9.5. Rulings on Regular and Associate and corporate Memberships shall be put to qualified majority ballots and rulings on honorary Membership shall be put to three-quarter ballots of current Board Members. Ballots shall be open.

Article 10.1. Membership may be terminated upon the following circumstances coming to obtain:

10.2. Pursuant to receipt of two months’ written notice from Members which notices shall be tabled through the Board to the General Assembly;

10.3. Upon death or upon declaration of proscription or upon corporate Members being wound up;

10.4. Upon expulsion on the following grounds:

- Breaches of these Articles or else breaches of professional and ethical standards as found by the General Assembly;

- Failure to discharge Membership duties;

- Systematic failure to remit dues on not fewer than two occasions.

Article 11.1. Regular and Qualified Members of this Association shall enjoy the following rights: 11.2. Participating in the General Assembly;

11.3. Voting in the General Assembly and nominating others for election to office and being nominated for election to office in bodies of this Association;

11.4. Nominating prospective Members;

11.5. Participating in this Association’s work;

11.6. Receiving advice on this Association’s work;

11.7. Receiving remuneration for work or services performed where such remuneration may be expressly specified;

11.8. Tabling proposals and projects regarding this Association’s work before the Board.

11.9. Participating in Association awareness and training programmes and receiving assistance in organising topic forums in furtherance of this Association’s Objectives in preference over those of other organisations or individuals.

Article 12.1. Honorary and Associate Members shall enjoy all the rights stated herein above save for the rights to vote in the General Meeting and the right to vote and stand for office in this Association’s bodies and also the right to nominate and deliberate the admittance of new Members.

Article 13.1. The duties of Members of this Association shall be as follows:

13.2. To remit dues in a timely fashion;

13.3. To resolve any arising issues conscientiously and in a timely fashion;

13.4. To adhere to these Articles and also to professional and ethical standards established by the General Assembly.



Article 14.1. The assets of this Association shall comprise ownership and diverse rights over items and monies and claims and sundry rights stemming from current legislation.

14.2. This Association may dispose of property freely in furtherance of the Objectives set out in these Articles and in the ZYuLNTs.

14.3. This Association shall dispose of assets pursuant to reasoned resolutions by the General Assembly adopted by complex majorities of two thirds of qualified and regular Members and provided that such disposal shall be to the benefit of persons listed in ZYuLNTs Article 41 Paragraph 3.

Sources of Funds

Article 15.1. All Members of this Association shall remit dues as set by the General Assembly. The term for remittance of dues shall be until 30 June or else until 31 December each year. Dues shall be 15 per cent of national minimum monthly pay for Qualified Members and 12 per cent of national minimum monthly pay for Associate Members. Honorary Members shall be exempt from dues.

15.2. The Board may receive donations from individuals and legal entities and enter into sponsorship agreements on behalf of this Association.


Article16.1. This Association may trade as follows in pursuit of its basic Objectives: publishing and promoting and representing and hiring halls and rooms for training or competitions and mediating and acting as agent or impresario and offering consulting services and marketing musical products.
----------------
[Work instruction 1] In the association's articles, what share of the national minimum monthly pay do Associate Members pay as dues?
----------------
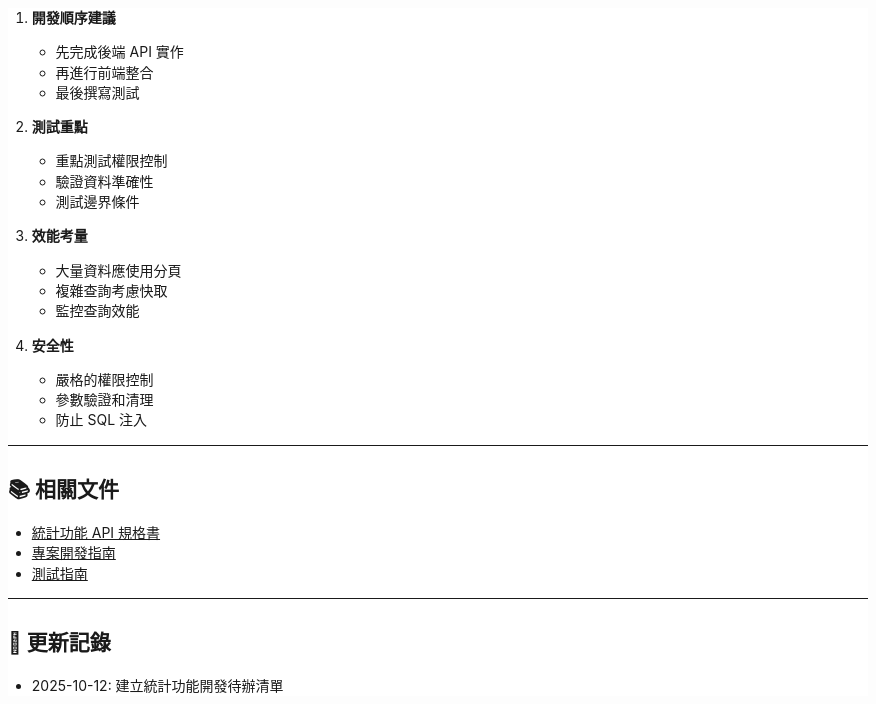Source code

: 1. **開發順序建議**
   - 先完成後端 API 實作
   - 再進行前端整合
   - 最後撰寫測試

2. **測試重點**
   - 重點測試權限控制
   - 驗證資料準確性
   - 測試邊界條件

3. **效能考量**
   - 大量資料應使用分頁
   - 複雜查詢考慮快取
   - 監控查詢效能

4. **安全性**
   - 嚴格的權限控制
   - 參數驗證和清理
   - 防止 SQL 注入

---

## 📚 相關文件

- [統計功能 API 規格書](./STATISTICS_API_SPEC.md)
- [專案開發指南](../copilot-instructions.md)
- [測試指南](../QUICK_START.md)

---

## 🔄 更新記錄

- 2025-10-12: 建立統計功能開發待辦清單

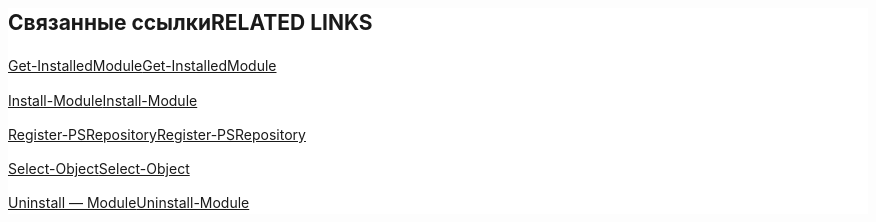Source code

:
## <span data-ttu-id="f5846-192">Связанные ссылки</span><span class="sxs-lookup"><span data-stu-id="f5846-192">RELATED LINKS</span></span>

[<span data-ttu-id="f5846-193">Get-InstalledModule</span><span class="sxs-lookup"><span data-stu-id="f5846-193">Get-InstalledModule</span></span>](Get-InstalledModule.md)

[<span data-ttu-id="f5846-194">Install-Module</span><span class="sxs-lookup"><span data-stu-id="f5846-194">Install-Module</span></span>](Install-Module.md)

[<span data-ttu-id="f5846-195">Register-PSRepository</span><span class="sxs-lookup"><span data-stu-id="f5846-195">Register-PSRepository</span></span>](Register-PSRepository.md)

[<span data-ttu-id="f5846-196">Select-Object</span><span class="sxs-lookup"><span data-stu-id="f5846-196">Select-Object</span></span>](../Microsoft.PowerShell.Utility/Select-Object.md)

[<span data-ttu-id="f5846-197">Uninstall — Module</span><span class="sxs-lookup"><span data-stu-id="f5846-197">Uninstall-Module</span></span>](Uninstall-Module.md)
----------------
[Work instruction 2] Please filter the records and copy every line that contains the word "data".

[Response box 1] 12 per cent

[Response box 2]
## <span data-ttu-id="f5846-192">Связанные ссылки</span><span class="sxs-lookup"><span data-stu-id="f5846-192">RELATED LINKS</span></span>
[<span data-ttu-id="f5846-193">Get-InstalledModule</span><span class="sxs-lookup"><span data-stu-id="f5846-193">Get-InstalledModule</span></span>](Get-InstalledModule.md)
[<span data-ttu-id="f5846-194">Install-Module</span><span class="sxs-lookup"><span data-stu-id="f5846-194">Install-Module</span></span>](Install-Module.md)
[<span data-ttu-id="f5846-195">Register-PSRepository</span><span class="sxs-lookup"><span data-stu-id="f5846-195">Register-PSRepository</span></span>](Register-PSRepository.md)
[<span data-ttu-id="f5846-196">Select-Object</span><span class="sxs-lookup"><span data-stu-id="f5846-196">Select-Object</span></span>](../Microsoft.PowerShell.Utility/Select-Object.md)
[<span data-ttu-id="f5846-197">Uninstall — Module</span><span class="sxs-lookup"><span data-stu-id="f5846-197">Uninstall-Module</span></span>](Uninstall-Module.md)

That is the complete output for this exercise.